There were 166 traffic blocks due to floods in Tamanduateí basin in the period from January to March 2019, of which 89 were within a 2km radius from the selected rain gauges. Furthermore, initially, we had 17,493, 89,114 and 79,896 tweets in the neighborhood of 812A, 833A, and 857A rain gauges, respectively. After filtering the data based on a list of keywords, were found 139, 548, and 492 tweets on the abovementioned rain gauges, respectively. The number of selected tweets was about $0.65\%$ of the entire database. The graph depicting the data from the three analyzed points can be found in Figure:
The findings suggest that, in this case study, there is a weaker statistical relationship between extreme hydrological events and social media data when the volume of data is smaller. This is supported by the calculated p-values from the Spearman’s correlation for the 812A being smaller than those for the 833A and 857A gauges.

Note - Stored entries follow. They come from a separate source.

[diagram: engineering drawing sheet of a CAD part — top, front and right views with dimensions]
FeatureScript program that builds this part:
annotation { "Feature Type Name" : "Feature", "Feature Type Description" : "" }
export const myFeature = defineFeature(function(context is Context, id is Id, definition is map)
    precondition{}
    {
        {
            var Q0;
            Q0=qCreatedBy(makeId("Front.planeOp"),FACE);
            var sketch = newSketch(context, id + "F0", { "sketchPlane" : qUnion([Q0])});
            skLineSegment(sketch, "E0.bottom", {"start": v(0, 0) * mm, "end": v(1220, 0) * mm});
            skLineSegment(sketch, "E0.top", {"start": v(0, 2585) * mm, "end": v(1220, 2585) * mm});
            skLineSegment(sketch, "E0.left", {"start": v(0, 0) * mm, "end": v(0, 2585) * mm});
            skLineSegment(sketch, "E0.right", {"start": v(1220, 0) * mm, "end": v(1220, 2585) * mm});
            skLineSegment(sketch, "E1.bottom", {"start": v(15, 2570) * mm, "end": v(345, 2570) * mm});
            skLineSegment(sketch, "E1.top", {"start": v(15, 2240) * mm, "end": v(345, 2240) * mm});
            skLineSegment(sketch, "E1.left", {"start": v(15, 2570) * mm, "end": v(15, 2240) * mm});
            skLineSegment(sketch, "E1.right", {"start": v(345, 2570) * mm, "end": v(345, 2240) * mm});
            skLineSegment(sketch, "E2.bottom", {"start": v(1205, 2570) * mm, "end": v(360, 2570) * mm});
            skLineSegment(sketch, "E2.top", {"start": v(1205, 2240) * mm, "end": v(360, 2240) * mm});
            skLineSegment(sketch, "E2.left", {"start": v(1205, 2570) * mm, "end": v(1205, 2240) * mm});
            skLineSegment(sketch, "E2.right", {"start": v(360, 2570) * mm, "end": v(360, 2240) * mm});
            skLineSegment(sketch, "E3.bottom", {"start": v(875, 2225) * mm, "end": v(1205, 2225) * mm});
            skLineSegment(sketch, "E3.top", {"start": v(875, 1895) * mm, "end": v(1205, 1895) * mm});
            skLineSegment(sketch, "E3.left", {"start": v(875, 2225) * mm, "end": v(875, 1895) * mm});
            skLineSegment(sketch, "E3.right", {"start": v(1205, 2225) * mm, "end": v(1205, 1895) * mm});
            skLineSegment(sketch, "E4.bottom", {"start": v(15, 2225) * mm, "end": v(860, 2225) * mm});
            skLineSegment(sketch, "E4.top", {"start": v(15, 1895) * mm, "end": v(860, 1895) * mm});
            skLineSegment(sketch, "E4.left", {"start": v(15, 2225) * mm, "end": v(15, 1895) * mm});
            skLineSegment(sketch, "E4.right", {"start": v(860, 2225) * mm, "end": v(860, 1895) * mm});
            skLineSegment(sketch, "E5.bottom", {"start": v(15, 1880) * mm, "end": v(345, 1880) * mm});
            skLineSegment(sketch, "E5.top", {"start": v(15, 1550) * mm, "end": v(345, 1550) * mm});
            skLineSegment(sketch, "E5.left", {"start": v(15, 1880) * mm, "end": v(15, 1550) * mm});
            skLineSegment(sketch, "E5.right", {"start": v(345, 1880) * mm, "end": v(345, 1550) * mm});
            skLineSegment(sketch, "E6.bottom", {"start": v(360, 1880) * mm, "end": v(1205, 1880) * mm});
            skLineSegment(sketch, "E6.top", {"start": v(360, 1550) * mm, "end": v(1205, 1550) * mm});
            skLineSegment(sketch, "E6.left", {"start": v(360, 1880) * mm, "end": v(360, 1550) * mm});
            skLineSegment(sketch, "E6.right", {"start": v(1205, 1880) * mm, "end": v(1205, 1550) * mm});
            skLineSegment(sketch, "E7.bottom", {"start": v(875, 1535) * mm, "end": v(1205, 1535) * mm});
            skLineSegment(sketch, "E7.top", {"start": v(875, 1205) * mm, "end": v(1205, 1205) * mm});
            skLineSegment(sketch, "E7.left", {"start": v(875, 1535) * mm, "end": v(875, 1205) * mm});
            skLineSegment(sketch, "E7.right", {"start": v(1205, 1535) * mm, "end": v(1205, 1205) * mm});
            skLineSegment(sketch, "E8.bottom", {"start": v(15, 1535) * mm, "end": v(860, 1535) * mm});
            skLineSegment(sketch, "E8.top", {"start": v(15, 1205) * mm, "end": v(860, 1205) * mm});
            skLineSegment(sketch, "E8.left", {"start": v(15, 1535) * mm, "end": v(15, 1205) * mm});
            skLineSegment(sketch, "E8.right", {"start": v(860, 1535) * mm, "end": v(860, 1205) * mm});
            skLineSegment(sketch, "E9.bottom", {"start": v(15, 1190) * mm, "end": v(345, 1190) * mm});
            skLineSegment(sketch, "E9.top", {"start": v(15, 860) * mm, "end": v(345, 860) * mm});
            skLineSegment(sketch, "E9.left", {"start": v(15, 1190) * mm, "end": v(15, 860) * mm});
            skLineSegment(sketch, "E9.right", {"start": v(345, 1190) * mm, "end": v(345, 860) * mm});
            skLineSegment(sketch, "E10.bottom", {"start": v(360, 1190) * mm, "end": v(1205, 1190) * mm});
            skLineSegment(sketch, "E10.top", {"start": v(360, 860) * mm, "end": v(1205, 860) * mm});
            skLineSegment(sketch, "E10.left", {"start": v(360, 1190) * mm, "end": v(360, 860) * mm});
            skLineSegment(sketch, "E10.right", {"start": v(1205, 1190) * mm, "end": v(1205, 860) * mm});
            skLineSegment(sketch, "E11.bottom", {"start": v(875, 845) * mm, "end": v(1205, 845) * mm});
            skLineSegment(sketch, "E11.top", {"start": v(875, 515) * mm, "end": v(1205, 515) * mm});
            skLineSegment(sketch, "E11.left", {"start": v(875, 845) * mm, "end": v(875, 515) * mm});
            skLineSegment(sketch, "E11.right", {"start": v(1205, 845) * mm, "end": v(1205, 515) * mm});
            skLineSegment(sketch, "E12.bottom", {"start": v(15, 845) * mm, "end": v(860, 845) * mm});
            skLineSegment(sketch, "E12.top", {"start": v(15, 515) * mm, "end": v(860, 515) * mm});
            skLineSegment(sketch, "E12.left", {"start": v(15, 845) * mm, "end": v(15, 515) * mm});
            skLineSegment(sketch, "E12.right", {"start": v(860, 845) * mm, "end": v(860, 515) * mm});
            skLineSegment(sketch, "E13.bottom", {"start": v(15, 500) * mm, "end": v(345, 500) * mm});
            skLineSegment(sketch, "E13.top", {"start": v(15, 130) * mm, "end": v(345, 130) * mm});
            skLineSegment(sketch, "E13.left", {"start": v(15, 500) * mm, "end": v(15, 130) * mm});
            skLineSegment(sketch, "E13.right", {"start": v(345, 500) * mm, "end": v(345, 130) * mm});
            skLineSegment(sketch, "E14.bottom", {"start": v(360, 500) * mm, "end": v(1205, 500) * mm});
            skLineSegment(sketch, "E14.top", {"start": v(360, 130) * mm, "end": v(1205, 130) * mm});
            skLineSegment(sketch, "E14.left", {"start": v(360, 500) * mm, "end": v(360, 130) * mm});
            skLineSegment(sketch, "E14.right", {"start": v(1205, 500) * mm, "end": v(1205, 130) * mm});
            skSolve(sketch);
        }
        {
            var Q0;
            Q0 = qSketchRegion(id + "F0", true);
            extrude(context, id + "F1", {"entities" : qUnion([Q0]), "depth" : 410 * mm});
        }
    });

For further analysis of the relevance of geolocated tweets for flood detection, we counted the number of times that the keywords in filtered tweets appeared and performed a statistical comparison between the frequency of times that the keywords appeared on flood days and non-flood days. The result shows that the keyword frequency on flood days is superior to that on non-flood days:
The Mann–Whitney $U$ test was applied to verify the difference between flood days and non-flood days in the distribution of the (frequency of) keywords. The obtained $p$-values for 812A, 833A, and 857A were $1.267\times 10^{-5}$, $4.200\times 10^{-6}$, and $6.153 \times 10^{-7}$, respectively. These results make the differences already highlighted in boxplot figure.
Conclusion
This study makes a valuable contribution by rigorously demonstrating the statistical significance of tweets containing words related to hydrological extremes. By applying multiple tests of normality and non-parametric hypotheses, we have established a clear relationship between such tweets and extreme weather events. Our findings have important practical implications, particularly in the context of the significant economic and logistical losses caused by flooding. Furthermore, this research extends the existing literature on this topic and offers contributions for the development of technological tools to better address the challenges posed by flooding and its detrimental impacts.